Required work
Once the line containing "Menenangkan, Ini Jadwal Salat Wilayah" is found, return it and every line that follows, up to and including the final line of the material, exactly as written.

Dataset records
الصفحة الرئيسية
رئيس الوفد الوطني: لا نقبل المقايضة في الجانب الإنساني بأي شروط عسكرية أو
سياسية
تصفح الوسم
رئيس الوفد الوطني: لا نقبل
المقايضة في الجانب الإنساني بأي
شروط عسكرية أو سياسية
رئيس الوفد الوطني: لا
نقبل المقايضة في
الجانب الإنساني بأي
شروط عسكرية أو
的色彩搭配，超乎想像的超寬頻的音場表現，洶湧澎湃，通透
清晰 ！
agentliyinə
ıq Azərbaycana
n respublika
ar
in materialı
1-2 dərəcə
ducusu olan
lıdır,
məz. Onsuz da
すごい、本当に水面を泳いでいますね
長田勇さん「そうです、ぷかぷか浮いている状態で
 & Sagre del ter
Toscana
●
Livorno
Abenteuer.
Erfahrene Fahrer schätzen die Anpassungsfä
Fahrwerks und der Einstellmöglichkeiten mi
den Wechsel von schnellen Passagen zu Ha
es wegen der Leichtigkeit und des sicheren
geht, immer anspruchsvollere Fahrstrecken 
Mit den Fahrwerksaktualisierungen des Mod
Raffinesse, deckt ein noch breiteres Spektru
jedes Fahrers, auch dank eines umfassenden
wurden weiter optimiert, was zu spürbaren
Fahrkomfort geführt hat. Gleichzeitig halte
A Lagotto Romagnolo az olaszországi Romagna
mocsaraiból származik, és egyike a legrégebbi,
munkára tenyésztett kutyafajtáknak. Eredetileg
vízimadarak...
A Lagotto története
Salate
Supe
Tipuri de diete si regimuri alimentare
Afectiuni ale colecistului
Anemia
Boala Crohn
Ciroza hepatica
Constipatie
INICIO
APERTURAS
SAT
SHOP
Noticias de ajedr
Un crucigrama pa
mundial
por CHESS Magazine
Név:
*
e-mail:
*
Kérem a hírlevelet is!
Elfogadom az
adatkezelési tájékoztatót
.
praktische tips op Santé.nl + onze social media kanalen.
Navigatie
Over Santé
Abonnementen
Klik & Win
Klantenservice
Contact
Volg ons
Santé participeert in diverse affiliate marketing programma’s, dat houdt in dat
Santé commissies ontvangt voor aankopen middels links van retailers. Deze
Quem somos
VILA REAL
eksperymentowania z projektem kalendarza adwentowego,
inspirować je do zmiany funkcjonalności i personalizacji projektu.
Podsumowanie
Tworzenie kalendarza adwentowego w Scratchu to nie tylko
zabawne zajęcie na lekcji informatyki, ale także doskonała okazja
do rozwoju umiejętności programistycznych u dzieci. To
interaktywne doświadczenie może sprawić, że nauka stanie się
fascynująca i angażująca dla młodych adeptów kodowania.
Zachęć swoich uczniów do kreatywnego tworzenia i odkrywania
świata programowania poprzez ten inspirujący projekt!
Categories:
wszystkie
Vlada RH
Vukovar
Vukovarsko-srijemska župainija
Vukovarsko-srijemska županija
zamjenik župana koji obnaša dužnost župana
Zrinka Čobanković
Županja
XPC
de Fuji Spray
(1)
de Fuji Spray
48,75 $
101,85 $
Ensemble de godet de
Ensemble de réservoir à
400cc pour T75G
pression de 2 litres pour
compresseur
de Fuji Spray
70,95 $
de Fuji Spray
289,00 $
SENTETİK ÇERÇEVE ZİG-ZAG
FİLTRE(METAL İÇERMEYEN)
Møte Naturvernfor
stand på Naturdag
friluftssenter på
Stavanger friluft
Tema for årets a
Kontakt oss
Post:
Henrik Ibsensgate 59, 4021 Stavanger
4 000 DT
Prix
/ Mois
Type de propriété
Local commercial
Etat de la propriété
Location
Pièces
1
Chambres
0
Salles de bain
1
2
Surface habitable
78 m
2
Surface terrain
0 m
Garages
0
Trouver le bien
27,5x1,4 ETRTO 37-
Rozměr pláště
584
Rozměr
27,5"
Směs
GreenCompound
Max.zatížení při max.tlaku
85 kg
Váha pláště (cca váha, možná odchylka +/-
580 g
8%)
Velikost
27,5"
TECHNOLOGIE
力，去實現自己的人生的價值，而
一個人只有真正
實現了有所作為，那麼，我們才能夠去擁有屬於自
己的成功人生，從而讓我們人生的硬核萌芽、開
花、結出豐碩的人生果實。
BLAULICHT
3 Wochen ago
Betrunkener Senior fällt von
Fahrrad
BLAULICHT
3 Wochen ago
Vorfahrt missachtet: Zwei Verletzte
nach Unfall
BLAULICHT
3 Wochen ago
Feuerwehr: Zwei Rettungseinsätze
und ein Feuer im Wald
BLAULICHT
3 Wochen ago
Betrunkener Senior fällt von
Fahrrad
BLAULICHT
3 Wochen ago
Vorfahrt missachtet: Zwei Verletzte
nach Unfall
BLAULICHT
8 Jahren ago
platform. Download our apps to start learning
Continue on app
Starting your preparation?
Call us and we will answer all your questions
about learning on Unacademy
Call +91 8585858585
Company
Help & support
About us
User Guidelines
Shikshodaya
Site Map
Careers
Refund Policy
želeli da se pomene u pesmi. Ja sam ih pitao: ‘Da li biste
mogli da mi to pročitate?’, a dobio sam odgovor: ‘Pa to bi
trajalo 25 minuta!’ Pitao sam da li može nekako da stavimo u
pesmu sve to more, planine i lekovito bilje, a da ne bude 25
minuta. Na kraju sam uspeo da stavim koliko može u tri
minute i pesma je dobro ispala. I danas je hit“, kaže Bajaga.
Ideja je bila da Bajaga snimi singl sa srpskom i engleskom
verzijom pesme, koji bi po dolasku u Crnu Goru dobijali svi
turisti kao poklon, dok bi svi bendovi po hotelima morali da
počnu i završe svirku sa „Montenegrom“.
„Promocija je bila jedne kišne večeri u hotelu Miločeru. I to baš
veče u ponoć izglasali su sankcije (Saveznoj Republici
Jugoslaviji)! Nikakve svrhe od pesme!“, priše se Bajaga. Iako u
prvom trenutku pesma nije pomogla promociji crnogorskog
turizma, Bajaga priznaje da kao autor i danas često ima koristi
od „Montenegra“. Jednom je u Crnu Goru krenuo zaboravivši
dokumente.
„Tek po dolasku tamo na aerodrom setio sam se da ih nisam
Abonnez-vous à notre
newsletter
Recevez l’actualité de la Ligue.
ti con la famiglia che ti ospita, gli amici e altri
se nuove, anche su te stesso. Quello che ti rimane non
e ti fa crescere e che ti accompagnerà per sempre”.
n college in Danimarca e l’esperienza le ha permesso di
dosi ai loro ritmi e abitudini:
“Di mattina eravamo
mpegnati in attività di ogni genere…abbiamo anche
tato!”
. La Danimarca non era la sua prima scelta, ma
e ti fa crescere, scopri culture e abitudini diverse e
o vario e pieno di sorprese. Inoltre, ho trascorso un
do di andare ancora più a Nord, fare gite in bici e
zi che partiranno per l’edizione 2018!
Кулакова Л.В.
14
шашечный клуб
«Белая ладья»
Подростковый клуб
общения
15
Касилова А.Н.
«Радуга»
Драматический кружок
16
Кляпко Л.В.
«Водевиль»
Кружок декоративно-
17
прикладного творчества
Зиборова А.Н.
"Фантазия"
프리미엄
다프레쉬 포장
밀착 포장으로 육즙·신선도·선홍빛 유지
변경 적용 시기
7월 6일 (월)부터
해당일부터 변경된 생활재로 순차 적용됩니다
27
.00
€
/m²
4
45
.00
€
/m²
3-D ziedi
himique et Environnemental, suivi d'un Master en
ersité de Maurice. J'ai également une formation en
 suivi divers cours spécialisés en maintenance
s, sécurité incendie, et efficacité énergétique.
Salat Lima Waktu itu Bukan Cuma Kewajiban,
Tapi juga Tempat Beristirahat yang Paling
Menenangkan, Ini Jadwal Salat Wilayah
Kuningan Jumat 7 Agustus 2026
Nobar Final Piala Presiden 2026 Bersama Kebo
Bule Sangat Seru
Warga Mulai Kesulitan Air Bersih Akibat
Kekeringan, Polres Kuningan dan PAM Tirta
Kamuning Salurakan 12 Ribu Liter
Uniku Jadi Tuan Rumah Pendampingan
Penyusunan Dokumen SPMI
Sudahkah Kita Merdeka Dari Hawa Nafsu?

Written response
Menenangkan, Ini Jadwal Salat Wilayah
Kuningan Jumat 7 Agustus 2026
Nobar Final Piala Presiden 2026 Bersama Kebo
Bule Sangat Seru
Warga Mulai Kesulitan Air Bersih Akibat
Kekeringan, Polres Kuningan dan PAM Tirta
Kamuning Salurakan 12 Ribu Liter
Uniku Jadi Tuan Rumah Pendampingan
Penyusunan Dokumen SPMI
Sudahkah Kita Merdeka Dari Hawa Nafsu?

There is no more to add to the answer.